Overhauls Factorio with increased difficulty, complex recipes, and intricate research trees. This mod is currently work in progress, feedback is appreciated!

Overhaul
a month ago
2.0
903
Environment Mining Fluids Manufacturing Power

g Py Lite

7 days ago

Mod feels like Py Lite. Nothing wrong with that, Py is great.
I see lots of the inspiration in things like coal ash and some of the recipes for electronic components, creosote and chemistry, etc.
But it does inevitably force the player towards, "why play this instead of py?".

I like what you're doing with the individual production chains, adding complexity to the intermediates while keeping the science packs feeling mostly familiar. Introducing material requirements for buildings like the crusher and steel furnace naturally lead the player towards expanding for new resources as needed.

The byproduct management currently feels very half-baked. Ash from coal for instance is almost immediately sidelined as you get the option to make solid fuel, which in turn means you have no practical reason to build byproduct handling into any builds that aren't going to last an hour.
I presume this is a bandaid for not having a real option for earlygame ash handling, but it feels like a common pattern.
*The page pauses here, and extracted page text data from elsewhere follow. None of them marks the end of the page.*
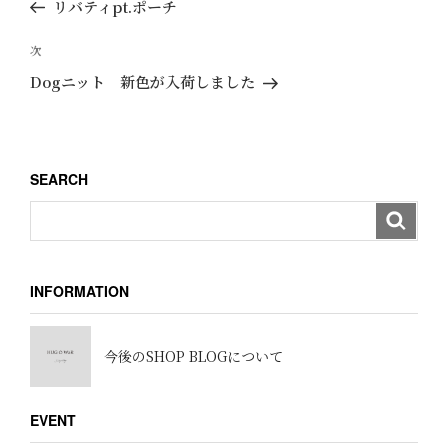
去
リバティpt.ポーチ
ナ
の
ビ
投
次
次
ゲ
稿
の
Dogニット 新色が入荷しました
ー
投
稿
シ
ョ
SEARCH
ン
INFORMATION
今後のSHOP BLOGについて
EVENT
Creosote, Sulfur, and Ash from coke processing all seem to have no real use for them at the time you start getting them, leaving the player with no real method to deal with them except forcibly erasing creosote using buggy pump behavior or a flarestack mod.
If you insist on having byproducts for recipes, strongly consider having an early, if bad, use for each of them. Unlock more useful uses as you go, but make sure that "just toss it in a chest" isn't the actual intended solution.

Also, you should probably look into the balancing for your ore processing chains. As it stands, for instance, mining ore has virtually no cost, and the recipe times and crafting speeds on crushers mean you require strictly more buildings to process your ore than to just add more mining and smelting.
Since playing without biters as recommended equals orepatches being functionally infinite just by walking 2k tiles at game start looking for a starter location, ore scarcity is a non-issue from the start, so unlocking new processing recipes isn't itself rewarding, especially when they're arguably worse to use than not.
Alternate recipe options should generally have a tradeoff, such as more power for less buildings required, or more side-ingredients/byproducts for better yields.
That takes time to balance, I'm sure, but just laying them out in the helmod and in the world to compare footprints is a good starting point.

7 days ago

First of all, thanks for your feedback!

Py is a mod that I have looked into but have not tried it myself due to it being a time sink, and you are correct that Py is one of my inspirations. My target is to create a vanilla expansion-like mod with managable complexity, therefore I insert new science tiers and recipe chains in between different science packs to increase difficulty while keeping the overall vanilla flow.

Byproduct chains are something that I struggles to balance since I want to keep the "realistic" output of recipes while trying to keep every byproduct useable, and creosote being one of the byproduct that I can't think of a good way of disposing it early besides burning it. "Having a use for every byproduct" is something that I want to achieve but it is harder than I think, maybe I will have to completely redo the early game progression at some point.

I think your "virtually infinite ore patch" is a good counterpoint on using complex ore processing chains. In fact, I have never thought about this before, and adding actual reasons to encourage players to use new processing chains is something that I really should look into, probably by increasing complex chain ratios or increasing early game recipe penalties, something like power consumption or output ratio.

I know that my mod is not as polished as other overhaul mods out there, but I still hope you enjoyed playing it. I appreciate feedbacks a lot, whether it is positive or not, since they can provide more perspective for me to improve my mod.

Thanks again for spending time on my mod and giving feedbacks.